The rumours of liquidity shortfalls had caused widespread concern and two banks were hit by runs on deposits in recent days despite authorities’ insistence there was no reason to worry. The government decided this weekend to offer a 3.3 billion-leva ($2.25 billion) emergency credit line to the banks to stabilize them.
Shares in the banks soared Monday after the European Commission, the EU executive, cleared the move.
President Rosen Plevneliev, who convened party leaders at an emergency meeting on Sunday, said “there is no banking crisis but a crisis in confidence and criminal attacks.”
“We have sufficient reserves, means and tools to deal with any attempt at destabilization, and we stand behind each bank that becomes the target of an attack,” he said.
On Friday, First Investment Bank, the country’s third-largest bank, was hit by a run, just days after the fourth-largest lender, Corpbank, had been put under special central bank supervision after itself suffering a run.
Some Bulgarians continued to withdraw money from First Investment Bank on Monday. But the queues were smaller than on Friday, when the bank had to close early because of the rush to withdraw deposits.
Prosecutors on Monday charged Kiril Dzhabarov and Robert Dimitrov with “spreading false alarming information.” The crime carries a sentence of two years of imprisonment. It was not immediately clear whether the three others were cleared of wrongdoing.
The EU Commission, the 28-nation bloc’s executive, said that beyond the rumours-induced jitters, “the Bulgarian banking system is well capitalized.”
Analysts agree. Georgi Ganev, an economist with the Center for Liberal Strategies, an independent think-tank , said the banking systems does not face financial problems of the kind that would warrant a run. This case of jitters was caused by a specific and concerted attempt to destabilize the banks, he said.

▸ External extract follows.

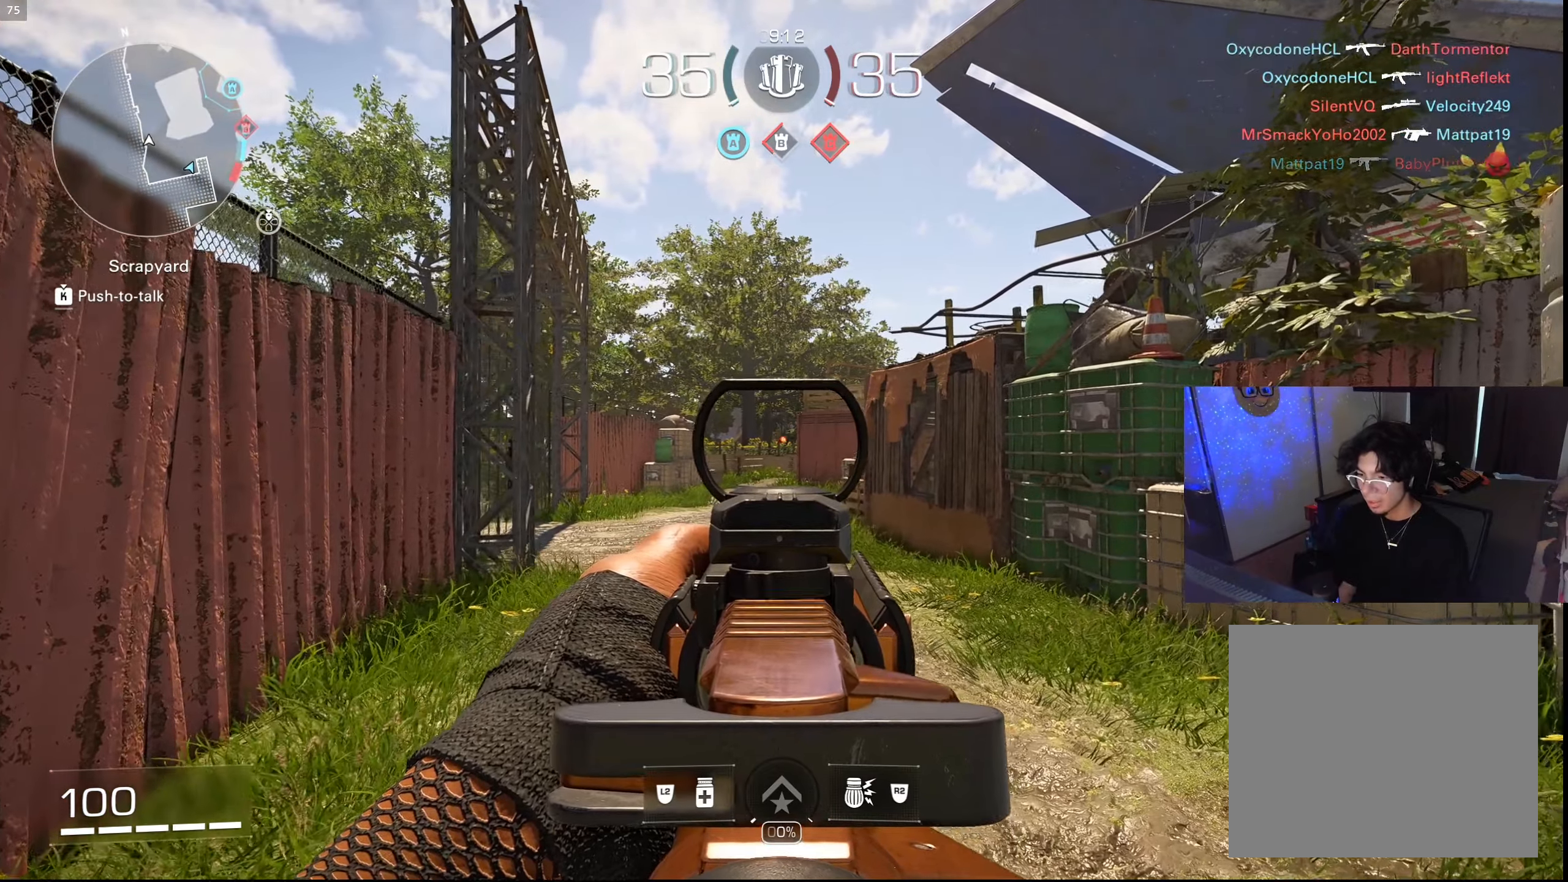
{"buttons": ["L1"], "left_stick": "right", "right_stick": "center", "events": [[50, "left_stick", "down-right"], [150, "left_stick", "center"], [300, "left_stick", "left"], [500, "left_stick", "right"]]}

With confidence in the banks mostly restored thanks to the rescue money, economists expect there to be no lasting damage to the country.
Plevneliev said the country’s currency will continue to remain pegged against the euro despite the volatility in the financial system.
In 1997, Bulgaria’s currency, the lev, was pegged at a fixed rate to the euro under a currency board arrangement, which imposed strict financial rules aimed at restoring fiscal discipline, preventing deficit spending and controlling inflation.
Bulgaria, the European Union’s poorest member country, has maintained financial stability since the 1996-1997 financial crisis that led to hyperinflation and the collapse most of the country’s commercial banks.